Objective: Pneumothorax, which is an important cause of morbidity and mortality especially in premature infants, is the most common neonatal period in childhood. Our aim is to evaluate newborns diagnosed as pneumothorax in our unit. Material and Methods: The records of newborn babies who were diagnosed as pneumothorax in the Neonatal Intensive Care Unit of Zekai Tahir Burak Women's Health Education and Research Hospital between January 1, 2015 and December 31, 2015 were analyzed retrospectively. Newborn infants who were diagnosed radiologically as pneumothorax were included in the study. Major congenital anomalies were excluded from the study. Results: The incidence of pneumothorax was 0.37% in all live births and 2.6% in the neonatal intensive care unit. The mean gestation age of the babies was 34.2 ± 3.6 weeks and birth weight was 2322 ± 841 gr. Of the 67 newborns with pneumothorax, 49 were male (73.1%), and 59 (88.1%) were born by cesarean section.
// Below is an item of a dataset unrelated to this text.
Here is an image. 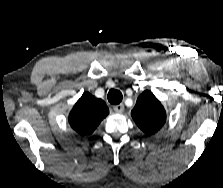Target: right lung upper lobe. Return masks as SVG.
I'll use <instances>...</instances> for the list:
<instances>
[{"label":"right lung upper lobe","instance_id":"1","mask_svg":"<svg viewBox=\"0 0 223 188\" xmlns=\"http://www.w3.org/2000/svg\"><path fill=\"white\" fill-rule=\"evenodd\" d=\"M109 114L106 103L86 92L69 114V124L81 135L91 134Z\"/></svg>","mask_w":223,"mask_h":188}]
</instances>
TTN (38.8%) and RDS (31.3%) were the most common underlying pulmonary diseases in infants who developed pneumothorax. For the treatment of pneumothorax, 50 (74.7%) babies were treated with chest tube and 17 (25.3%) had no chest tube. Gestational age and birth weight were significantly lower in the drainage group (p <0.05). The duration of MV and NDA was significantly longer in the drainage group, but the free oxygen requirement was longer, but there was no significant difference. There was no difference between the two groups in terms of preterm morbidity and mortality. Conclusion: In neonatal period, pneumothorax is frequently encountered and usually within the first two days. The most common underlying lung disease in premature infants is RDS, while term infants is TTN. About ¾ of newborns developing pneumothorax should be treated by inserting a chest tube. In case of pneumothorax development in infants with gestational age <32 weeks, a chest tube should be inserted in almost all of them. In infants who need drainage, the duration of invasive and noninvasive respiratory support and the time of hospitalization are significantly longer.